В 1899 г. появился I том Академического издания сочинений Пушкина, «приготовленный и примечаниями снабженный» ныне уже покойным Л. И. Майковым. Том содержал только «Лицейские стихотворения» Пушкина 1812— 1817 гг. <…>

В те дни рукописи Пушкина были совершенно недоступны для постороннего исследователя, не принадлежащего к Академии, и я в своем разборе < «Что дает Академическое издание сочинений Пушкина». «Русский архив». № 12> основывался исключительно на печатных материалах. Но даже исходя из этих скудных данных, я пришел к решительному выводу, что текст Пушкинских стихов, даваемый Академическим изданием, не может быть признан за авторитетный. Я указал на сомнительность, а иногда и прямо на ошибочность чтения многих стихов и безусловно отверг тот метод, каким пользовался Л. Майков, устанавливая основную редакцию стихотворения. <…>

В 1906 г., работая для нового издания сочинений Пушкина, выходящего под редакцией С. А. Венгерова, я имел случай изучить Пушкинские рукописи Московского Румянцевского музея, доступ к которым теперь открыт всем исследователям благодаря внимательности В. Е. Якушкина, нынешнего редактора Академического издания. Изучение это только подтвердило мои прежние выводы, и результаты моей работы я считаю полезным и необходимым обнародовать.

В книге, предлагаемой теперь вниманию читателей, собраны все отмеченные мною ошибки и промахи I тома Академического издания, доказывающие, насколько мало можно доверять работе Л. Майкова, как критика текста. Этих ошибок и промахов, оказывается, так много, что текст лицейских стихотворений, даваемый Академическим изданием сочинений Пушкина, не только не может быть признан образцовым, но и должен считаться негодным. <…>

Мне кажется, что из моей книги можно сделать только один вывод:

I том Академического издания сочинений Пушкина должен быть совершенно переработан, и в том виде, в каком он существует сейчас, не может быть признан авторитетным.

Чтобы не быть неверно понятым, я должен, однако, прибавить и еще несколько слов.
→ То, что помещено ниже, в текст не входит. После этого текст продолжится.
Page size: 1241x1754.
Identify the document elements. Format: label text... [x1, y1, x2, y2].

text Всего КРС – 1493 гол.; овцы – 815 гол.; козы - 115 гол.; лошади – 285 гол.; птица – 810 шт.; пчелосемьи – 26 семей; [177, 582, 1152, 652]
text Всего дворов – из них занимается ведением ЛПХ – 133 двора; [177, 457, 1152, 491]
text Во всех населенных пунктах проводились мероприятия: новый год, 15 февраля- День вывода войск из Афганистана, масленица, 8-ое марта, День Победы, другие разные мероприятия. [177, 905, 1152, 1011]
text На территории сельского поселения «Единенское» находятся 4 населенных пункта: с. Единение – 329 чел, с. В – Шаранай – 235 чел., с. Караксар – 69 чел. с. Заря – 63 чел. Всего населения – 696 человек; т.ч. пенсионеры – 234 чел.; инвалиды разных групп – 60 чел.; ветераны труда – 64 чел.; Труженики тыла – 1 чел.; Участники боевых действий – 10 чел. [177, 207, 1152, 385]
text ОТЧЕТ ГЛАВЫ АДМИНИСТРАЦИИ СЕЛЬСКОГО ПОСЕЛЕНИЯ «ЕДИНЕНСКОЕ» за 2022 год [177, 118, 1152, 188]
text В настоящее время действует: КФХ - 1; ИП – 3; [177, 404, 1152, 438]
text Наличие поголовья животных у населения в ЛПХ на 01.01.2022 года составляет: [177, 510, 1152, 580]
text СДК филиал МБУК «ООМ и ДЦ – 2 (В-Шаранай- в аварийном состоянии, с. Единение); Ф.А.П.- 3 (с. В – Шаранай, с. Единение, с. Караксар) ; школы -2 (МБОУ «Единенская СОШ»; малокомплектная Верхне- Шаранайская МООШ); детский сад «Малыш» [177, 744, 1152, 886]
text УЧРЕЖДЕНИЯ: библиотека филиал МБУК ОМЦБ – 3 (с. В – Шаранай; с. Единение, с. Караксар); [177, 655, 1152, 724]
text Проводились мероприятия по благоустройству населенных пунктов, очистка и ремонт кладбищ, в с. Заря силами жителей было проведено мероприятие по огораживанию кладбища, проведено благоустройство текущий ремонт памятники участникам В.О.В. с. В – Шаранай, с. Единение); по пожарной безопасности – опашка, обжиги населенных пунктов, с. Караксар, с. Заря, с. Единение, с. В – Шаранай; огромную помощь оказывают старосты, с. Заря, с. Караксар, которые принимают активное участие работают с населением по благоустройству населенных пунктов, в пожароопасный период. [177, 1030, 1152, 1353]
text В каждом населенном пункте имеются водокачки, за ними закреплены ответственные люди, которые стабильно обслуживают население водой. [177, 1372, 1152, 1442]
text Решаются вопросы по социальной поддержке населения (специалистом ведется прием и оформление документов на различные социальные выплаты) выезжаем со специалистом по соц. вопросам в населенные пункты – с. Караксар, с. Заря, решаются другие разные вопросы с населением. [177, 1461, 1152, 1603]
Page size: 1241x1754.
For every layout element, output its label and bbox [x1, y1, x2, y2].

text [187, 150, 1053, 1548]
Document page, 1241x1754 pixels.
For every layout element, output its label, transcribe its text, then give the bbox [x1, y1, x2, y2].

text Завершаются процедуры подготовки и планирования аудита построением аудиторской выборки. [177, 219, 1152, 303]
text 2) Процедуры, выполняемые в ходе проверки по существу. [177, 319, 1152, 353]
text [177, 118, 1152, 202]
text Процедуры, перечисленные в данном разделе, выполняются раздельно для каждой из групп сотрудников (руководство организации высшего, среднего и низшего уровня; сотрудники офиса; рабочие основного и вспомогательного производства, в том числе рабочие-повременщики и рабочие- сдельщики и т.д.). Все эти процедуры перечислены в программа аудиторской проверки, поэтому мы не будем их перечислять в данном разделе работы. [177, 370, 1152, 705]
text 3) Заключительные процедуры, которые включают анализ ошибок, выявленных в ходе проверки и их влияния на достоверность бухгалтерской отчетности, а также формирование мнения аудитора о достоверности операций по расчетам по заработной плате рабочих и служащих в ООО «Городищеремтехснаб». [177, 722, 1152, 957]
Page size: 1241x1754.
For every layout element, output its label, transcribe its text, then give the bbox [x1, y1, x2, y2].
Я очень далек от того, чтобы забыть те важные и значительные заслуги, каким Л. Майков по справедливости приобрел себе имя одного из замечательнейших русских ученых. Историко-литературные и биографические работы Л. Майкова составляют щедрые вклады в русскую науку, и я сам очень многому учился по ним. Точно так же и в I томе Академического издания сочинений Пушкина есть очень ценная сторона: те части примечаний, где сгруппирован богатый историко-литературный материал, помогающий всестороннему пониманию поэзии Пушкина, его личности и его эпохи. Благодаря этим страницам I том имеет право на почетное место в ряду серьезных, научных книг. Но Л. Майков не обладал способностями, нужными для критики текста, тем более поэтического текста. В нем не соединялась острота поэтического восприятия с математическою точностью наблюдения. Вот почему текст лицейских стихов, выработанный им, совершенно неудовлетворителен и должен быть отброшен.